When Hershel Grynspan was arrested by French police, he protested, “Being a Jew is no crime. I am not a dog; I have a right to live and the Jewish people have a right to exist on this earth. Wherever I’ve been, I was hounded like an animal.” There are conflicting reports about his fate, but it can be safely assumed that he did not survive the war.
I saw it all on that fateful morning in November when I arrived at my school, which was situated on the synagogue premises.
More people than usual were in the streets and smoke hung in the air. The fire department allowed the flames to consume the synagogue, and instead used their water to cool neighboring non-Jewish property to prevent it from damage.

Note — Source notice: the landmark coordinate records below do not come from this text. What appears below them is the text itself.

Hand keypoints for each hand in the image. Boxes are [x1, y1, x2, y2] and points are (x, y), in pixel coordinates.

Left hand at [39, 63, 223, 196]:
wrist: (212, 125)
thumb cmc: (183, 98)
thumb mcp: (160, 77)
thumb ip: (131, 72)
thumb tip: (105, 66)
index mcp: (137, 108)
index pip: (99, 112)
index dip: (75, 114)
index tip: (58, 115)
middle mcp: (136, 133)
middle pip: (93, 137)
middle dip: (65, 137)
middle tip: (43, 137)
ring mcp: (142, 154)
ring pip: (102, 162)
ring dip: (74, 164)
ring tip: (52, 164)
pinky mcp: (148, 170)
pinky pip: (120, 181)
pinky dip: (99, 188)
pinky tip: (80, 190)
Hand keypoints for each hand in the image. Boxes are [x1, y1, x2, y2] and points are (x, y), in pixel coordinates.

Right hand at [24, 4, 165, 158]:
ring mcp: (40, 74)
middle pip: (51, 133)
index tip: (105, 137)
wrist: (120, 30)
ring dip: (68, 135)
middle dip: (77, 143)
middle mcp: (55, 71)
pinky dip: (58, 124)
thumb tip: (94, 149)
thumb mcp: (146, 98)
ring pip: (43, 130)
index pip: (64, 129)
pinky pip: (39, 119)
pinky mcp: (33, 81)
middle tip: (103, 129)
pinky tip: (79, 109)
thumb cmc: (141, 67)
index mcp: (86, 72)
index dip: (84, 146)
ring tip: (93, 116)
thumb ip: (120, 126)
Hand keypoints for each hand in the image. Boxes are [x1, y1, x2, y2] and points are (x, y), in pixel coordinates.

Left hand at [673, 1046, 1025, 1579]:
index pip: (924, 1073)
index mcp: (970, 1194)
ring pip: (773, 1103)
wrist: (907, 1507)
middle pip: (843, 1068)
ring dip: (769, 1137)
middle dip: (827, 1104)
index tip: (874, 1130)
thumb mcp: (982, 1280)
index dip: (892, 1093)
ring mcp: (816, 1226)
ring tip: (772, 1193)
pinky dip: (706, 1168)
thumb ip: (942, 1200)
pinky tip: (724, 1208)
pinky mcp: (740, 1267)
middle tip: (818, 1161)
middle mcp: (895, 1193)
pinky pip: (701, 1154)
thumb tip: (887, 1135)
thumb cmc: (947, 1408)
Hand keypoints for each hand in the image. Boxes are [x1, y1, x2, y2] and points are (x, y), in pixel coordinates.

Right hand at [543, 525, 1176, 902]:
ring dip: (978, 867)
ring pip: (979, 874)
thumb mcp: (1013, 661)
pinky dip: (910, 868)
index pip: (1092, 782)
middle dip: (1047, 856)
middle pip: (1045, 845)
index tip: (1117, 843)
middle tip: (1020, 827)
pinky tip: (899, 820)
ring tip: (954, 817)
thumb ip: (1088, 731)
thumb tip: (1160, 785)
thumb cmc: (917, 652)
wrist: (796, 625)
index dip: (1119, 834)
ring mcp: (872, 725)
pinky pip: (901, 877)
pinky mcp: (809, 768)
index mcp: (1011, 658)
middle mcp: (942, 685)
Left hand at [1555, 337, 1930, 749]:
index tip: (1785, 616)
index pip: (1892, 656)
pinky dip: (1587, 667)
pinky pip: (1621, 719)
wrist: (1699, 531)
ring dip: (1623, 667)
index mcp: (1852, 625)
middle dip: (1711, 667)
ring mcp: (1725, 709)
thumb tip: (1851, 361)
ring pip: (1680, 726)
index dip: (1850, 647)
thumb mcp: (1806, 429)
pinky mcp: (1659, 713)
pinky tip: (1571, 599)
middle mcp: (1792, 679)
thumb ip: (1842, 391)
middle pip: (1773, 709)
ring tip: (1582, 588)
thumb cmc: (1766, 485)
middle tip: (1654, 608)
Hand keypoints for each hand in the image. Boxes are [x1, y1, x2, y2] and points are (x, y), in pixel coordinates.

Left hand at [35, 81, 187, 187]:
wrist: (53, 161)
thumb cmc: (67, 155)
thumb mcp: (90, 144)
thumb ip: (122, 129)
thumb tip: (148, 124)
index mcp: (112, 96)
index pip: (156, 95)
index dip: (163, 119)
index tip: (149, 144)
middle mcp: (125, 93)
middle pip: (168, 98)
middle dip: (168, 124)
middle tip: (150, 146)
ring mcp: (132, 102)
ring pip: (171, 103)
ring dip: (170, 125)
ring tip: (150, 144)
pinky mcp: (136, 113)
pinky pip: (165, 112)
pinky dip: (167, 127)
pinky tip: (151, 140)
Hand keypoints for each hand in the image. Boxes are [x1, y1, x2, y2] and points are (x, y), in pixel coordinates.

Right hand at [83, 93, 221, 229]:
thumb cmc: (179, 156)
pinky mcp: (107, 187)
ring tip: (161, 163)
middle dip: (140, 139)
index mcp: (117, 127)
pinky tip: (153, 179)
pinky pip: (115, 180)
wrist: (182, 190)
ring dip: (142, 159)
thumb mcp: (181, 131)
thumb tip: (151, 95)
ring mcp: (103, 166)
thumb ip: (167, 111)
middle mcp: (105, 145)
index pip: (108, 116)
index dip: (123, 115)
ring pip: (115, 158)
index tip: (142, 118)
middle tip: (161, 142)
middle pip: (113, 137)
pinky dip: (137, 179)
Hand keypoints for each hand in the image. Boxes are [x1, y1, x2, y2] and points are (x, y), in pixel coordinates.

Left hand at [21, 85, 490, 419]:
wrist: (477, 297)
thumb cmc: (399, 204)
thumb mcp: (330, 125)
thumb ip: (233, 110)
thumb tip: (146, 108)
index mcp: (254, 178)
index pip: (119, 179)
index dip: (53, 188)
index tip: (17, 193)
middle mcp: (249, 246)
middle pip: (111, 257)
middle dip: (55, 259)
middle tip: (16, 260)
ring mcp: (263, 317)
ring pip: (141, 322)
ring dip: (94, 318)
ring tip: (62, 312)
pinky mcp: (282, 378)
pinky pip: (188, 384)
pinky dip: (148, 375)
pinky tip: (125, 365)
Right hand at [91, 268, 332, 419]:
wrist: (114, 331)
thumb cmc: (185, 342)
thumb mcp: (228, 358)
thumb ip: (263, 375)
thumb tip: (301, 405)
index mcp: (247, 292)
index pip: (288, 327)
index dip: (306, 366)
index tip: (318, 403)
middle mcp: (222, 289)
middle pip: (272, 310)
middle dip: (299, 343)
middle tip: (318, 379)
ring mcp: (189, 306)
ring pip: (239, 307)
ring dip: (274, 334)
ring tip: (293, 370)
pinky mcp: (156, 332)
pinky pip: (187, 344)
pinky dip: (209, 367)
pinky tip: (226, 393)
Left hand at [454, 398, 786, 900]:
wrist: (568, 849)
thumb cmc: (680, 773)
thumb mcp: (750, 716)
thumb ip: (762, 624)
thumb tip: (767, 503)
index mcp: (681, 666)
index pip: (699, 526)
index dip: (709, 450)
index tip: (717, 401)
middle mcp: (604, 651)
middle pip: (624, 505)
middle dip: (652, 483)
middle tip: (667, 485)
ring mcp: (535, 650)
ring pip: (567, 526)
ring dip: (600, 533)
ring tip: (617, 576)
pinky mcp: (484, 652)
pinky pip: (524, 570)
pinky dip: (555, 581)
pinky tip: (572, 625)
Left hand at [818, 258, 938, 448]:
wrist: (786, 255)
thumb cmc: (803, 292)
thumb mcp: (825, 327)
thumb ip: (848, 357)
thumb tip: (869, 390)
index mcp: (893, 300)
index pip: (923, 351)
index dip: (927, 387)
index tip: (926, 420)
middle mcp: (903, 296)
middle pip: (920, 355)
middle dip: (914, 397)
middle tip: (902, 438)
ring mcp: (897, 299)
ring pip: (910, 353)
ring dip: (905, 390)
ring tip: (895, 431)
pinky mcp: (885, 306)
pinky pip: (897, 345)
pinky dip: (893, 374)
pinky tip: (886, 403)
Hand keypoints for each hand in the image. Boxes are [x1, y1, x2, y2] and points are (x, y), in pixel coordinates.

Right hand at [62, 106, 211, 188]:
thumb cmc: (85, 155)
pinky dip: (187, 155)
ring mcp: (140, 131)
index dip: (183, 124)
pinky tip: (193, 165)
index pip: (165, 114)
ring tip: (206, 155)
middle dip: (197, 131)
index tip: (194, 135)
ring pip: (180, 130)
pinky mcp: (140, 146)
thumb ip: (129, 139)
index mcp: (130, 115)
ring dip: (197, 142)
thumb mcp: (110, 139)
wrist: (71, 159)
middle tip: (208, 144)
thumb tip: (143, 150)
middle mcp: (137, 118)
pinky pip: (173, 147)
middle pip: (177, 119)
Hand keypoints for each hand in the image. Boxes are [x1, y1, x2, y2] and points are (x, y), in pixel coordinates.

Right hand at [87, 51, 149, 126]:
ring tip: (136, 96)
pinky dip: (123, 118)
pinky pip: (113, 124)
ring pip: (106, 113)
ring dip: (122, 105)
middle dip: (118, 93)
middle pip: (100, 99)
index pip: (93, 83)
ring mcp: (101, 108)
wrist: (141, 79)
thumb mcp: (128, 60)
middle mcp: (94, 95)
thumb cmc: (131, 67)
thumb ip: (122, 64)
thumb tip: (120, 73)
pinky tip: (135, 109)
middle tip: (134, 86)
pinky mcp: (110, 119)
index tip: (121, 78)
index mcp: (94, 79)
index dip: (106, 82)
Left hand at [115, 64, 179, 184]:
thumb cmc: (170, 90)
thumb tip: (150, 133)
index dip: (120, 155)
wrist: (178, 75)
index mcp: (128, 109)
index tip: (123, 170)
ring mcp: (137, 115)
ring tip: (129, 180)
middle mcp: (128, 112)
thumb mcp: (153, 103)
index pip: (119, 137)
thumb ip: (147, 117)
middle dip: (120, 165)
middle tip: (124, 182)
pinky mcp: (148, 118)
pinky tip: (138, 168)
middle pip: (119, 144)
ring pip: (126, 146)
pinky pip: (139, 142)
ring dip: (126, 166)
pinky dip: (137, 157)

The onlookers seemed to enjoy the sight.
After contacting my mother in Karlsruhe, my hometown, I left to travel home on the 3:22 p.m. diesel train. I have difficulty remembering yesterday’s events, but that day and time are indelibly etched on my mind.
It’s worth mentioning that in my hometown the walls of one of the burned-out synagogues constituted a danger to the public and to add insult to injury, the Jewish community was forced to pay the cost of the demolition.